Written by Marc Handler, Keiko Nobumoto, and Hajime Yatate
Directed by Shinichirô Watanabe
Starring Kôichi Yamadera, Unshô Ishizuka, Megumi Hayashibara, and Aoi Tada (voices, Japanese); Steven Blum, Beau Billingslea, Wendee Lee, and Melissa Charles (voices, English)
- Six making-of featurettes
- Two music videos
- Concept art
- Storyboard comparisons
- Character profiles
Released by: Columbia Tri-Star
My Advice: Own it.
With a little help from hacker-savant Edward, the crew discover that the mysterious dark figure is in fact a supposedly deceased special forces operative. When a tremendous bounty is announced for anyone that can solve the mystery illness or catch the perpetrator, Spike, Jet, and Faye hit the streets in an effort to save the planet and make a few million woolongs. As the story unfolds, the government, other military spec ops types, and a pharmaceutical company that maintains its own standing army get thrown into the mix. As the crew of the Bebop get closer and closer to solving the mystery, the stakes are raised.
Making the leap to large screen and long format is a difficult thing for any television show, but this one manages fairly well. It brings with it the distinct style and pacing of the series, but takes the action that is so standard to the show and makes it bigger, faster, and more explosive than is possible in the confines of television. On the technical side of things, the movie doesn’t mark a radical shift in the quality of animation from the television show, but this speaks more of the show’s quality than to any deficiency in the feature film. The voice acting is superb in both languages, though I confess to preferring the English Spike and Jet, while liking the Japanese Edward better. Alas, one cannot pick and choose…perhaps in some perfect future of digital entertainment technology.

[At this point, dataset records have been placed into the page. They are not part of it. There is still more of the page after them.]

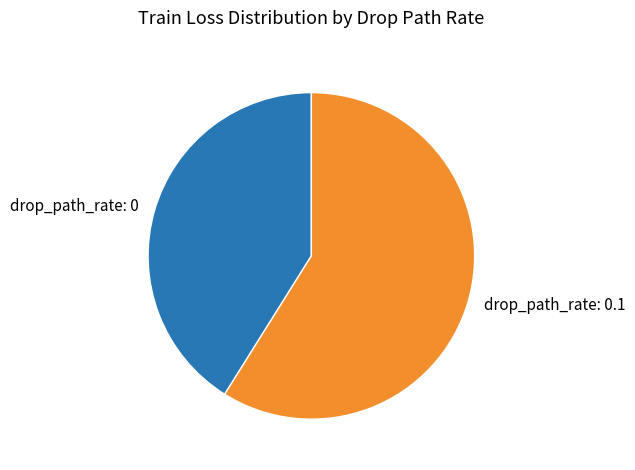

Which has a higher value, drop_path_rate: 0.1 or drop_path_rate: 0?

drop_path_rate: 0.1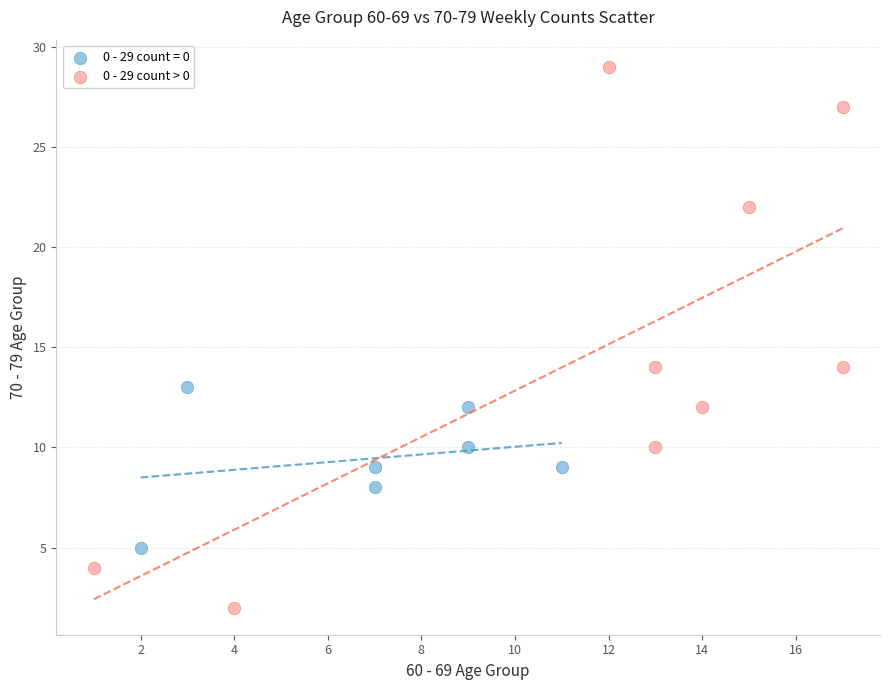

Which series contains the lowest Y value?

0 - 29 count > 0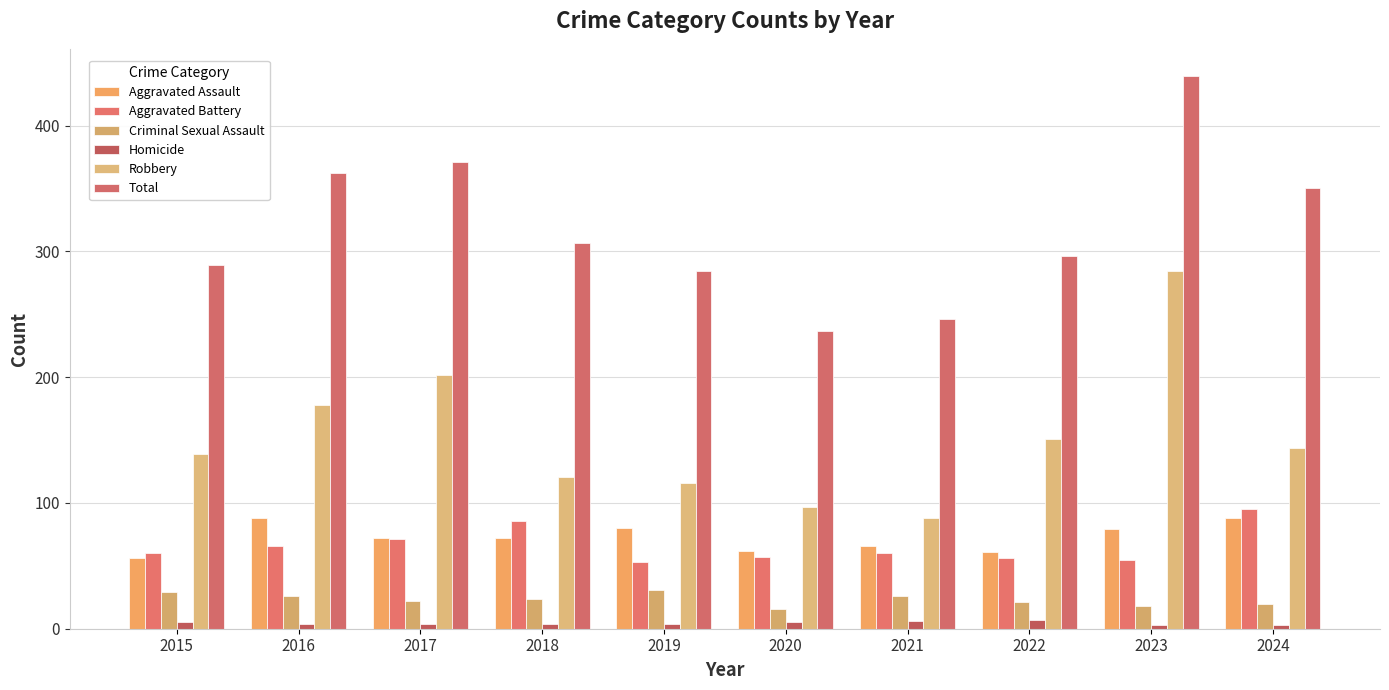

Between 2021 and 2019, which is larger?

2019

The only real complaint I have on the filmmaking end of the spectrum is the choice to forego the standard Bebop theme song in the opening of the film. Part of the show’s reputation and appeal lies in the typically stellar musical selections interspersed throughout each show, and the theme song is probably one of the most instantly recognizable in anime fandom. If it ain’t broke, and all that.
One of the things I find refreshing about the film is that the martial arts action sequences typically refrain from the over-the-top physics-defying tendencies of most anime titles. For the most part (there are some exceptions, to be sure), when Spike Spiegel squares off with someone with a little Jeet Kune Do, his capabilities are limited to the sorts of things a real person could do, albeit with years and years of training. The gunplay tends to follow this same mold, though with a dash of Hong Kong-inspired gun fu thrown in to keep it exciting. The only really reality-defying stuff in the film (aside from Faye’s gravity-defying wardrobe and Spike’s similarly anti-Newtonian hair) revolves around exactly what sorts of damage a person could take and realistically survive, as Spike regularly suffers injuries that would prove fatal to mere mortals, only to recover in a matter of hours and be back on the streets looking for a fight.
The DVD provides a slew of bonus features, and it’s nice to see an American distributor that doesn’t specialize in anime doing right by an anime title. You get a half-dozen production featurettes, featuring interviews with the director, animators, voice talent, and writers. You also get a great set of character profiles that should help the uninitiated get up to speed nicely before diving into the film (though the movie itself does a fine job in setting the characters up for newbies). Concept art, soundtrack music videos, and some nice storyboard comparisons round out the package. With this kind of loaded package, the disc is a must-buy for anybody that enjoyes anime, science fiction, or action movies at all.